5. Fruits and vegetables
Eat fruits and vegetables five times a day in small portions. This will give the body the energy it needs.
It is impossible to achieve a flat stomach without exercise. Don’t believe when they try to convince you otherwise. Twisting is one of the effective exercises to achieve a flat stomach. Don’t limit yourself to simple twists. Try to diversify with other types of exercises:
twisting with a twist,
Do 2 sets of 15 times daily. Gradually increase the number of sets and crunches.

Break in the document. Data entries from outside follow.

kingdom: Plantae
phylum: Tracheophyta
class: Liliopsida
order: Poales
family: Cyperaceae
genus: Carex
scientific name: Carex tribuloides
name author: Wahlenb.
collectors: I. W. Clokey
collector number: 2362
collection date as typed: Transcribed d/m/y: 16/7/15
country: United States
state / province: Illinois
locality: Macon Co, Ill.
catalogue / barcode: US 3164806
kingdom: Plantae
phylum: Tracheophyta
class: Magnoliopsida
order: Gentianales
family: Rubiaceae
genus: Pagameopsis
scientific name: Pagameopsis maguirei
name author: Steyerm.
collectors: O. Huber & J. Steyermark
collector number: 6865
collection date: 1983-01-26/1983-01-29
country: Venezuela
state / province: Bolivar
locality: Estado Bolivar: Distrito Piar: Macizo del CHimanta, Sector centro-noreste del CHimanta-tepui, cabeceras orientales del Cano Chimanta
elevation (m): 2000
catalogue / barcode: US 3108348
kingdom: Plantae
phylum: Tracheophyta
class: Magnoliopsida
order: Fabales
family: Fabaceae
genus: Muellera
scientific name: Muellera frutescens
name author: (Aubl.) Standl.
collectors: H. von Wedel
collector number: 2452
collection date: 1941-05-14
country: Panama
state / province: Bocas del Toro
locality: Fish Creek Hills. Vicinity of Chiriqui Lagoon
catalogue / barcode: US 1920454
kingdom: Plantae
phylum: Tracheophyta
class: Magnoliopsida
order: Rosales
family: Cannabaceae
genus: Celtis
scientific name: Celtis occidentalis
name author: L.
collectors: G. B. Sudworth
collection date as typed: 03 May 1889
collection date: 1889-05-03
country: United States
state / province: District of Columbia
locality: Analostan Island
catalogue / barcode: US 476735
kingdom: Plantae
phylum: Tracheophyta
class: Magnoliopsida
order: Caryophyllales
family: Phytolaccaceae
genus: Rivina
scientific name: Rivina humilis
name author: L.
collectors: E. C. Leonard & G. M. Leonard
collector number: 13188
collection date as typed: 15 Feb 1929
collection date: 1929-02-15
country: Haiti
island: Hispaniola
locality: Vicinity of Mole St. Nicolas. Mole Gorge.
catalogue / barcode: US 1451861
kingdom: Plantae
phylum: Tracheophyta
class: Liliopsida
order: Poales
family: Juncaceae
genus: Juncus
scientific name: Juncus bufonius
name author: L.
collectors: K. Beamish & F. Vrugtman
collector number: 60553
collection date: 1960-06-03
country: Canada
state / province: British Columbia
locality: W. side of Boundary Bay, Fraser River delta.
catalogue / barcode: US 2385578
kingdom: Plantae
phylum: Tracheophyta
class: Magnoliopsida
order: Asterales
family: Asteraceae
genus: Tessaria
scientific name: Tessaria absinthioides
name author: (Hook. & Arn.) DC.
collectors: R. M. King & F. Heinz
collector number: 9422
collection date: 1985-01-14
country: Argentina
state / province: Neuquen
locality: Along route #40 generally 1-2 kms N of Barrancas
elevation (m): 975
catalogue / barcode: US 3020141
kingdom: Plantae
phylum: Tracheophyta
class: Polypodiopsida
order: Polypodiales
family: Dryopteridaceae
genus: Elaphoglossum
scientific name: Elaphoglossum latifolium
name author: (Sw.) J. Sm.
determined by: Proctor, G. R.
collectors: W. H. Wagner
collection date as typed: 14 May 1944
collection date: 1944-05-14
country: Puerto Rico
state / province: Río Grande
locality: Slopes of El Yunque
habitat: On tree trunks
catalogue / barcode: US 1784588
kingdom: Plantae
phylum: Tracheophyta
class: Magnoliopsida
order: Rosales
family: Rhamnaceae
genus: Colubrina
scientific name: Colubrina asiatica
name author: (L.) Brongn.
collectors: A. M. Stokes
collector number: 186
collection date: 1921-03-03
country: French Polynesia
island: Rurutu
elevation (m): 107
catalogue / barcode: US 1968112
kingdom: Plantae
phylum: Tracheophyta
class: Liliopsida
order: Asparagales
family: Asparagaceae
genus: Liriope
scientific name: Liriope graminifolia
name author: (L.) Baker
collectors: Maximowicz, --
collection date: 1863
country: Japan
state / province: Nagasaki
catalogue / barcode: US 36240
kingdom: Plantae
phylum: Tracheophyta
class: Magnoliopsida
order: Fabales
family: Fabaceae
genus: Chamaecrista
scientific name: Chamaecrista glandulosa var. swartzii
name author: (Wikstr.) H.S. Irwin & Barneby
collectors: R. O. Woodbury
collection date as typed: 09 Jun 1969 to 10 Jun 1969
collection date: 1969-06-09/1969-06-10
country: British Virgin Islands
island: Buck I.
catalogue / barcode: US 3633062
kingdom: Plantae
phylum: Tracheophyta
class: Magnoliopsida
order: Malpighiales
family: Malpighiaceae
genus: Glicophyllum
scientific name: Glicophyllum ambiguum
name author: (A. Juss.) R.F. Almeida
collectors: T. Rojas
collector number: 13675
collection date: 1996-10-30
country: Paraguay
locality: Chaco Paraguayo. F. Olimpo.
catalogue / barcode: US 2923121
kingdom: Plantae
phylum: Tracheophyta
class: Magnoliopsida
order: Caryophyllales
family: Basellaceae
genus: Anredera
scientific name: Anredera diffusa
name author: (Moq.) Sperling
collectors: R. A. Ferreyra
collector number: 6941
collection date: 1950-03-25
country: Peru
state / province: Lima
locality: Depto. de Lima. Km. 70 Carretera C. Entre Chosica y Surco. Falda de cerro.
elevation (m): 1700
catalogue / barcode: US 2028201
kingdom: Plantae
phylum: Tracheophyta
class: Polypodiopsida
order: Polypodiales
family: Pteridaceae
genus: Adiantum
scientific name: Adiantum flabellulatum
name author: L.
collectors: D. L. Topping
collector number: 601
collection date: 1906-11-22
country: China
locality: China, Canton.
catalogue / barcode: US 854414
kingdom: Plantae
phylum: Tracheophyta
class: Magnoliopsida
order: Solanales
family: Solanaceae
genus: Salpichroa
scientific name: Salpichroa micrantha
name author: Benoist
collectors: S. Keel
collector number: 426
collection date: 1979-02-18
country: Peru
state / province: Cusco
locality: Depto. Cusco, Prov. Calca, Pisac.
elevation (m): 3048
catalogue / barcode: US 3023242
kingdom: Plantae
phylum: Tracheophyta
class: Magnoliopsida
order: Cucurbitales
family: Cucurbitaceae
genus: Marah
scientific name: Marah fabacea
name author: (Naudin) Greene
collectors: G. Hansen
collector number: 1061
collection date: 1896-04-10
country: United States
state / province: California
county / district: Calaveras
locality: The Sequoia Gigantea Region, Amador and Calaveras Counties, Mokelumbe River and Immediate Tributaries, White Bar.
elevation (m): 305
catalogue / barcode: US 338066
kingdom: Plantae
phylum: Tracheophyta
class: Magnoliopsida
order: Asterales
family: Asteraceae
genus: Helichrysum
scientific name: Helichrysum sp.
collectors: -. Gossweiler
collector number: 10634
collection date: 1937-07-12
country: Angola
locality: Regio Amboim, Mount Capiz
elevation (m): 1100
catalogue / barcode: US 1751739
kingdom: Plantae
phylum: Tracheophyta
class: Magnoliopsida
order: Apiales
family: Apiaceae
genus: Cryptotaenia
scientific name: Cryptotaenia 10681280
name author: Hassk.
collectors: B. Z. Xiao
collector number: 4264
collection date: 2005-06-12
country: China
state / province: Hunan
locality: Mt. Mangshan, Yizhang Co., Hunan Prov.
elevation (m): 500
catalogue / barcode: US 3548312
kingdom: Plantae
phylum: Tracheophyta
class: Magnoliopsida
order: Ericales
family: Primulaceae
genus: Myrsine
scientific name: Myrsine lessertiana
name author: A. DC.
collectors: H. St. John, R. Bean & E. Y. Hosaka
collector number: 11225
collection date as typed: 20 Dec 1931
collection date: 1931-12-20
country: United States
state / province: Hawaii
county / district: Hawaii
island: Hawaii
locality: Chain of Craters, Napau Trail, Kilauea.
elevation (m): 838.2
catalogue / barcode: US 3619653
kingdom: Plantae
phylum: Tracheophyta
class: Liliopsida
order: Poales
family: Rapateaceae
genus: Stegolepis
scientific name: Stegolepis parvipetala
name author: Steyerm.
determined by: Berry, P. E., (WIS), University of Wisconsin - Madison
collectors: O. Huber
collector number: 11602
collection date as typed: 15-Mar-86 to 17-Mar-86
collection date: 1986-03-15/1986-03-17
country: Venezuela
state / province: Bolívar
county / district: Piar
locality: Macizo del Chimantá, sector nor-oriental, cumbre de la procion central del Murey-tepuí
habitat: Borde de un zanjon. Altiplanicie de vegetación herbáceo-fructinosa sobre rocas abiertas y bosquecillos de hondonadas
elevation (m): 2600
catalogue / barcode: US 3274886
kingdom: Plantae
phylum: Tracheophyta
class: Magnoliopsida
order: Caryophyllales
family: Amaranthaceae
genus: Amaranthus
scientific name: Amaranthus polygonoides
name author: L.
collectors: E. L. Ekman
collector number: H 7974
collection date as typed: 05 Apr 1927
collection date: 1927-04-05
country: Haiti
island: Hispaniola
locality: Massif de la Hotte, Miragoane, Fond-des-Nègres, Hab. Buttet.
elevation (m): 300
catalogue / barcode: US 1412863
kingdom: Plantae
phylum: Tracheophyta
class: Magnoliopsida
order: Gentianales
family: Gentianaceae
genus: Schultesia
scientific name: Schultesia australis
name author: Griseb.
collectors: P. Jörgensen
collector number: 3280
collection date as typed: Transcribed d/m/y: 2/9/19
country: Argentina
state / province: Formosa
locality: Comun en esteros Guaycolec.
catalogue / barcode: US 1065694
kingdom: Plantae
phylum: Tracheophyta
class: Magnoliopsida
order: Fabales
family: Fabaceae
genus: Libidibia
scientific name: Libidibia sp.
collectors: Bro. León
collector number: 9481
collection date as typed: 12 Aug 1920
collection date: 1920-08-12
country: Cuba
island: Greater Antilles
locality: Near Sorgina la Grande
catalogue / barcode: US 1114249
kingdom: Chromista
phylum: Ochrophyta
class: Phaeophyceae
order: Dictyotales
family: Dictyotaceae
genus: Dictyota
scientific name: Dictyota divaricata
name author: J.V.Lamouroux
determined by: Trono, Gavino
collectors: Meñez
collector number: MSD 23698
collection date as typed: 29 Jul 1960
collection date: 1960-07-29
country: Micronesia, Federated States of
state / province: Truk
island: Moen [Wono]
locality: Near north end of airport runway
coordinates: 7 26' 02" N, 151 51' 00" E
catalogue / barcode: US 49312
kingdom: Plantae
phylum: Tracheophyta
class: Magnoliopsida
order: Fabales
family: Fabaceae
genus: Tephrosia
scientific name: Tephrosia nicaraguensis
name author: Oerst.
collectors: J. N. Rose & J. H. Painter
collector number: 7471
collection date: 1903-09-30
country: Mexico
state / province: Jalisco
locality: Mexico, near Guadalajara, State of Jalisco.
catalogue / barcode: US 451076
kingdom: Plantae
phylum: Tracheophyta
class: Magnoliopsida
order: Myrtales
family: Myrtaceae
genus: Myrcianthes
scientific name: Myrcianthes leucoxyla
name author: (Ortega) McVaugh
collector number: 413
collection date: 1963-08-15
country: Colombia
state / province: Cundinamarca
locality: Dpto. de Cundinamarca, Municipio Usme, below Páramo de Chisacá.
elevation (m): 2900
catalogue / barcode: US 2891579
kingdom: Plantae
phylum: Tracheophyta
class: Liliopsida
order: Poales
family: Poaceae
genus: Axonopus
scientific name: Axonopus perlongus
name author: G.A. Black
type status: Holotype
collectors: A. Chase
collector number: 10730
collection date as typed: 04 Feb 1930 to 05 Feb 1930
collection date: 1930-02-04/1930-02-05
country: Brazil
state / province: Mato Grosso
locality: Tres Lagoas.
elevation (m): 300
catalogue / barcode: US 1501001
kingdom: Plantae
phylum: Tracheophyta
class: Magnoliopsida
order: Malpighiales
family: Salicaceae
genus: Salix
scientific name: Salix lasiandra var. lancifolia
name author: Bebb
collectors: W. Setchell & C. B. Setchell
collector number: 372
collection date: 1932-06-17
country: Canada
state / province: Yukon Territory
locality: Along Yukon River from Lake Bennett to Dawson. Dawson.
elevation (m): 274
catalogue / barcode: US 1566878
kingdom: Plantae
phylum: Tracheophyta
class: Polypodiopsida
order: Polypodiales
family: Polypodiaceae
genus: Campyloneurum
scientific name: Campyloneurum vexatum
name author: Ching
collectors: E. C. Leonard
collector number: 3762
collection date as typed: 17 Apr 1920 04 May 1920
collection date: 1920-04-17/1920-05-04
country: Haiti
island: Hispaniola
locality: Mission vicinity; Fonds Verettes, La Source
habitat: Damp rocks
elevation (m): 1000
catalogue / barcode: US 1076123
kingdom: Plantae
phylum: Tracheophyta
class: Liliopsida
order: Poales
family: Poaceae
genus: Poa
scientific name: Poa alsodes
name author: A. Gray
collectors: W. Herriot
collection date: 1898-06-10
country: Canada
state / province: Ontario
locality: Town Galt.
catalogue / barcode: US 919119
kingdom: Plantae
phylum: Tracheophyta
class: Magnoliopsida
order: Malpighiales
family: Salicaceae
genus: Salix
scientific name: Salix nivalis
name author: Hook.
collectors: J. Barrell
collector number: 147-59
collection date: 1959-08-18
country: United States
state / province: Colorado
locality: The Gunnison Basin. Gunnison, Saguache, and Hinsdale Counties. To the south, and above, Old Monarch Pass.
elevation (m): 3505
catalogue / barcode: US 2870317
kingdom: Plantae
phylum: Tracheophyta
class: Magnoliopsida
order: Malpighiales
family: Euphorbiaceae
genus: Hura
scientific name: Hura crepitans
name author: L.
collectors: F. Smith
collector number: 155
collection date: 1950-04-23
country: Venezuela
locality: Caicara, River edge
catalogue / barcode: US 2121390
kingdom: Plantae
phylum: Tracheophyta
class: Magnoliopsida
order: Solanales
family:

7. Hemispherical ball “bosu”
In order to achieve a flat stomach, it is necessary to train not only the abdominal muscles. Train your torso and muscles responsible for posture and balance. For this purpose, the “boss” is suitable. This is a simulator that looks like a half ball. Perform the same twists, only using the “bobo”. Thus, you will simultaneously keep the balance.
8. Leg lift
Lying on your back, lift your feet 15-20 centimeters off the floor and stay in this position for as long as you can. Start with 30-40 seconds. Do 2 sets of 15 reps. Raising the legs trains the muscles of the lower press.
Stand upright and make sure your body is in a straight line. Do 2 sets of 15 pushups. Between push-ups, hold still for 30 seconds.
Include running in training mode. This will help not only to make the stomach flat, but also to tighten the entire figure.
After hard work, do not rush to relax. Yoga will be the best way to complete your workout. Stretching is what hot muscles need. Plus, yoga helps relieve stress.